> **TEXT**:
BEGIN
There are different types of FIRE movement in the Finance Community. The concept has become […]
If you have taken an Economics class before, you would have learnt about money. It’s defined as a store of value, medium of exchange or unit of currency. Money is what you get in exchange for your time. When you do your job and create value for society, you receive payment for the work done in the form of money.
With the earned money, you can buy assets to generate wealth. In Naval Ravikant’s terms: wealth is the assets that work for you.
Unfortunately, wealth is not taught in school because education is designed for general knowledge such as arithmetic, reading and writing; not wealth creation.
Robert Kiyasaki had explained the cause of it and dived deep into the reasons in his book “Rich dad, Poor Dad” and this interview.
An asset is a resource with economic value that one owns or controls with the expectation that it will provide a future benefit. Examples are stocks, bonds, real estate and businesses etc. You can buy or build these assets.
When you have enough assets that generate money for you, you don’t need to rent out your time in exchange for a salary.
Wealth is attractive as you will get passive income, while you are asleep.
Real wealth can be created by starting your own companies or even by investing. These routes to wealth don't come through the hours.
To become an owner, you have to work up to the point where you can own equity in a business. There are 2 ways. You could own equity as a small shareholder where you bought stock. You could also own it as an owner of your company.
Tim Ferriss illustrates the differences between an employee and an owner, using a train as an analogy: Would you rather be the
- employee that works on the train serving the food and manning the tickets
- boss that has to make sure that the train runs on time.
- owner who has the employee and the boss do the work for you
Why is it desirable to be an owner
it’s challenging to get rich when you are renting out your time. You have to constantly invest your time to earn money. Your input (time) is closely tied to your output (wage).
In almost any salaried job, even for high paying jobs such as being a lawyer or a doctor, you have to put in the hours to earn a salary. If you don’t work, you are not going to be paid.
Without a stake in a business or ownership of assets, you will not earn if you are sleeping, on a vacation or retired. So, you don’t want to be in a situation where the inputs and outputs are closely related. Because the hours put in will matter.
END
(Collected data)
BEGIN
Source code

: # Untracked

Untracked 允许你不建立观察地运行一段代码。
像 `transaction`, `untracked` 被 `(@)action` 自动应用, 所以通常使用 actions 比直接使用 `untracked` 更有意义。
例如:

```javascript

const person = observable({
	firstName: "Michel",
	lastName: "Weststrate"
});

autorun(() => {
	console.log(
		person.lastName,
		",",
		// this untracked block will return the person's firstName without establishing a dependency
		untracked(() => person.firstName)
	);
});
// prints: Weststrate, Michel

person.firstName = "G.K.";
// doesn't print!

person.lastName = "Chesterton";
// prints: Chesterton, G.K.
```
END
> **BRIEF**:
Extract the complete text on money, assets and ownership, reproducing every line verbatim.

> **ANSWER SECTION**:
There are different types of FIRE movement in the Finance Community. The concept has become […]
If you have taken an Economics class before, you would have learnt about money. It’s defined as a store of value, medium of exchange or unit of currency. Money is what you get in exchange for your time. When you do your job and create value for society, you receive payment for the work done in the form of money.
With the earned money, you can buy assets to generate wealth. In Naval Ravikant’s terms: wealth is the assets that work for you.
Unfortunately, wealth is not taught in school because education is designed for general knowledge such as arithmetic, reading and writing; not wealth creation.
Robert Kiyasaki had explained the cause of it and dived deep into the reasons in his book “Rich dad, Poor Dad” and this interview.
An asset is a resource with economic value that one owns or controls with the expectation that it will provide a future benefit. Examples are stocks, bonds, real estate and businesses etc. You can buy or build these assets.
When you have enough assets that generate money for you, you don’t need to rent out your time in exchange for a salary.
Wealth is attractive as you will get passive income, while you are asleep.
Real wealth can be created by starting your own companies or even by investing. These routes to wealth don't come through the hours.
To become an owner, you have to work up to the point where you can own equity in a business. There are 2 ways. You could own equity as a small shareholder where you bought stock. You could also own it as an owner of your company.
Tim Ferriss illustrates the differences between an employee and an owner, using a train as an analogy: Would you rather be the
- employee that works on the train serving the food and manning the tickets
- boss that has to make sure that the train runs on time.
- owner who has the employee and the boss do the work for you
Why is it desirable to be an owner
it’s challenging to get rich when you are renting out your time. You have to constantly invest your time to earn money. Your input (time) is closely tied to your output (wage).
In almost any salaried job, even for high paying jobs such as being a lawyer or a doctor, you have to put in the hours to earn a salary. If you don’t work, you are not going to be paid.
Without a stake in a business or ownership of assets, you will not earn if you are sleeping, on a vacation or retired. So, you don’t want to be in a situation where the inputs and outputs are closely related. Because the hours put in will matter.